Maybe my best stuff will be left on the cutting room floor and the editors will see something else they would rather publish. If I make it I’ll let you guys in on it. Flattering that my jigs have gotten noticed.
Yesterday I swapped a pile of jigs for some work on my boat. See I stopped at the wrong gas station and got a tank full of water. Sucks to be me. Anyways I could not figure a way to get the water out of the built in tank. He removed the hose to the fuel/water separator filter contracption, and eased in some copper pipe, and slid a hose over the other end of the pipe and sucked and syphoned the tank dry. 12 gallons worth of contaminated fuel. I am very happy with my trade.
Yes, I am replacing the filters next and then back to boating with a jaundice eye for where I buy gas. I hope the new motor is not damaged. He said his Harley had the same thing happen. Guess our cars just deal with it all.
Today I escort she who must be obeyed and her best buddy to an “Oddities Sale”. I think they are lying when they say it is to get Christmas gifts. I think it is to get them some stuff. She hit me up last night, by handing me the I Pad and telling me to pay for the shoes she had picked out. WOW them shoes didn’t look no different than the ones she has lining the closet walls. Then I caught myself and stopped short of complaining, when I suddenly considered she doesn’t complain about my fishing junk. Hmmmmmm…..wisdom is finally coming to me. I placed the order.

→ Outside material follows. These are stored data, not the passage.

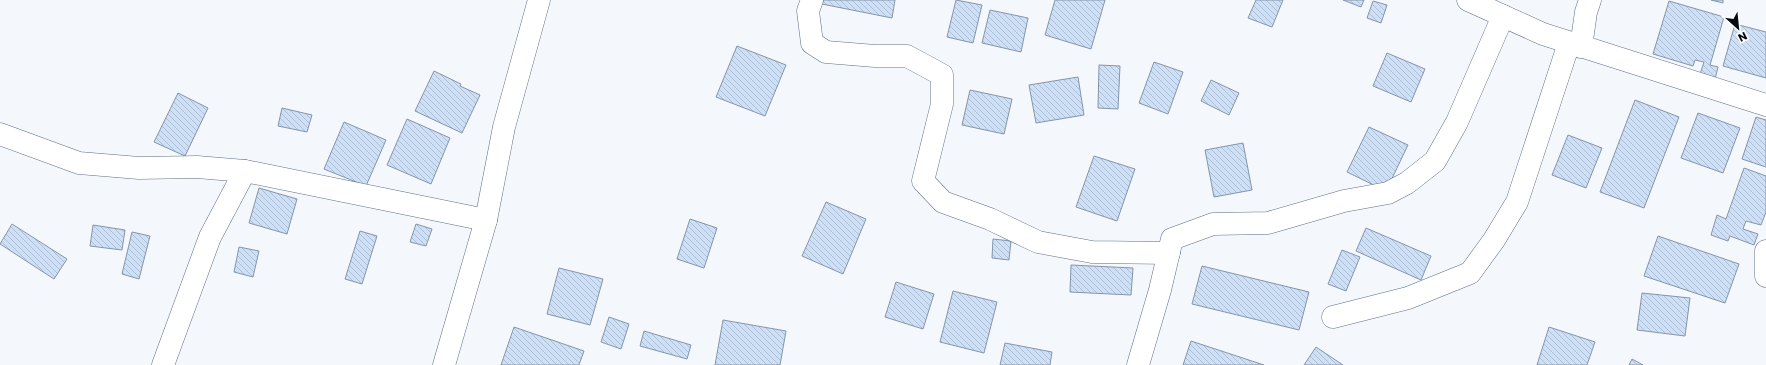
<svg xmlns="http://www.w3.org/2000/svg" width="1766" height="365" font-family="Poppins,sans-serif">
<style>
.building{fill:url(#building-back-hatch);stroke:#8495ab}
.lines{fill:none;stroke-linecap:round;stroke-linejoin:round}
.street-casing{stroke:#607084;stroke-width:23}
.street{stroke:#fff;stroke-width:22}
</style>
<defs>
<pattern id="building-back-hatch" width="6" height="6" patternUnits="userSpaceOnUse"><rect width="6" height="6" fill="#cde0f7"/><path d="M-1 5l2 2M0 0l6 6M5-1l2 2" fill="none" stroke="#afbfd3"/></pattern>
</defs>
<rect width="100%" height="100%" fill="#f4f8fd"/>
<!-- building -->
<g class="building">
<path d="M823 0H895L892 18 822 4Z"/>
<path d="M956 0 982 5 973 43 947 37Z"/>
<path d="M1055 0H1105L1091 49 1045 35Z"/>
<path d="M1256 0H1283L1272 27 1248 18Z"/>
<path d="M1343 0H1364L1361 7Z"/>
<path d="M1711 0H1723V3Z"/>
<path d="M1373 1 1387 5 1381 23 1367 18Z"/>
<path d="M1669 1 1724 17 1710 65 1718 67 1714 83 1699 77 1704 62 1695 60 1693 66 1653 54Z"/>
<path d="M990 10 1028 18 1021 52 982 43Z"/>
<path d="M1735 24 1766 32V78L1723 66Z"/>
<path d="M737 46 786 65 765 116 716 97Z"/>
<path d="M1387 53 1425 69 1411 102 1373 86Z"/>
<path d="M1154 62 1183 72 1168 114 1139 103Z"/>
<path d="M1099 65 1120 66 1118 109 1098 108Z"/>
<path d="M434 71 461 84 460 86 480 95 462 133 415 111Z"/>
<path d="M1078 77 1084 115 1036 123 1029 85Z"/>
<path d="M1211 80 1239 93 1229 115 1201 101Z"/>
<path d="M970 90 1012 99 1004 134 962 125Z"/>
<path d="M178 93 208 108 185 156 154 142Z"/>
<path d="M1635 100 1679 117 1644 208 1600 192Z"/>
<path d="M282 108 312 115 307 132 278 126Z"/>
<path d="M1698 113 1740 128 1723 173 1681 158Z"/>
<path d="M1756 117 1766 120V167L1742 159Z"/>
<path d="M407 119 450 138 431 184 387 165Z"/>
<path d="M344 122 386 140 366 186 324 169Z"/>
<path d="M1369 127 1408 145 1386 191 1347 172Z"/>
<path d="M1568 135 1602 148 1586 188 1552 175Z"/>
<path d="M1243 143 1252 190 1214 197 1205 150Z"/>
<path d="M1094 156 1135 169 1117 221 1076 207Z"/>
<path d="M1744 168 1766 176V212L1761 225 1746 221 1743 229 1758 234 1754 245 1730 236 1728 241 1711 235 1717 215 1726 219Z"/>
<path d="M259 188 297 199 287 234 249 223Z"/>
<path d="M826 202 866 219 843 274 802 256Z"/>
<path d="M690 219 717 228 704 268 677 259Z"/>
<path d="M12 224 67 259 54 279 0 244Z"/>
<path d="M416 224 432 229 426 246 410 242Z"/>
<path d="M93 225 125 230 122 250 90 246Z"/>
<path d="M1366 228 1431 256 1421 280 1356 251Z"/>
<path d="M360 231 377 236 362 284 345 279Z"/>
<path d="M132 232 150 236 139 279 122 274Z"/>
<path d="M1658 236 1739 264 1725 303 1644 276Z"/>
<path d="M993 239 1011 241 1009 260 992 258Z"/>
<path d="M239 247 259 251 253 277 234 272Z"/>
<path d="M1342 250 1360 257 1346 291 1328 284Z"/>
<path d="M1071 265 1133 268 1131 295 1070 292Z"/>
<path d="M1202 266 1309 292 1299 330 1192 304Z"/>
<path d="M559 268 603 279 590 325 547 314Z"/>
<path d="M896 282 934 294 923 329 885 317Z"/>
<path d="M953 291 997 302 984 353 940 342Z"/>
<path d="M1642 293 1690 298 1685 336 1637 330Z"/>
<path d="M609 317 629 324 621 349 601 342Z"/>
<path d="M723 320 786 331 780 365H715Z"/>
<path d="M514 327 584 351 579 365H501Z"/>
<path d="M1549 327 1595 342 1587 365H1537Z"/>
<path d="M644 331 691 345 687 359 640 346Z"/>
<path d="M1191 341 1264 365H1183Z"/>
<path d="M1005 343 1052 352 1050 365H1000Z"/>
<path d="M1316 347 1343 365H1304Z"/>
<path d="M1632 359 1643 365H1629Z"/>
</g>
<g class="lines">
<!-- street casing -->
<g class="street-casing">
<g id="street">
<path d="M812 0 808 11 812 43 826 52 875 56H907L942 75V104L923 181 943 202 990 219 1038 242 1092 252 1169 253"/>
<path d="M1468 0 1543 34 1766 105"/>
<path d="M1581 47 1586 12 1590 0"/>
<path d="M0 134 79 163 139 168 197 167 245 171"/>
<path d="M1766 251V276"/>
<path d="M1333 317 1408 298 1470 273 1494 240 1517 202 1569 43"/>
<path d="M163 365 210 237 245 171 486 220"/>
<path d="M444 365 486 220 504 127 539 0"/>
<path d="M1138 365 1160 290 1172 239 1213 224 1268 223 1344 201 1388 193 1407 183 1435 161 1457 122 1503 16"/>
</g>
</g>
<!-- street -->
<use href="#street" class="street"/>
</g>
<!-- north arrow -->
<g transform="translate(1738 28) rotate(153)" stroke="#ffffff" stroke-width="3" paint-order="stroke">
<path d="M0-3L7 15L0 10L-7 15Z" fill="#070c14"/>
<text y="-6" font-size="11" font-weight="bold" text-anchor="middle" fill="#070c14">N</text>
</g>
</svg>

Going to only buy a few gifts this year. The grocery bill has me sorely short of extra cash. Man it is insane seeing eggs listed at $10, or hamburger at $20. I feel terrible as I leave the store thinking I spent way too much. I hear rumors it will all get worse soon, too. Farmers are warning us that they cannot afford to grow the food. Gasoline is about to go much higher soon. too. Exxon Mobil made record profits this year, so I am not at all sure who it was our rulers were wanting to stick it to, because they missed and hit us instead.
I have been listening to Christmas music instead of the news. I like the old Bing Crosby styled stuff. Nobody can sing along near as well as I. Others cringe, but I continue on. Some people just can’t discern what quality sounds like. She put up the fake tree last night and left it lit all night long.
My mom had knee surgery so I am sitting her dog for her. Dumb thing pees and poops everywhere. I set down those pads where ever she has gone before. Still I try to teach it and just this morning got it to go outside instead of the living room. Hope springs eternal. She is at least trying to get along. My wife’s chihuahua doesn’t dislike her, but doesn’t exactly play with her either. An exercise in toleration probably describes it best. I am going to order a sweater for the huahua so my wife thinks I like her little dog.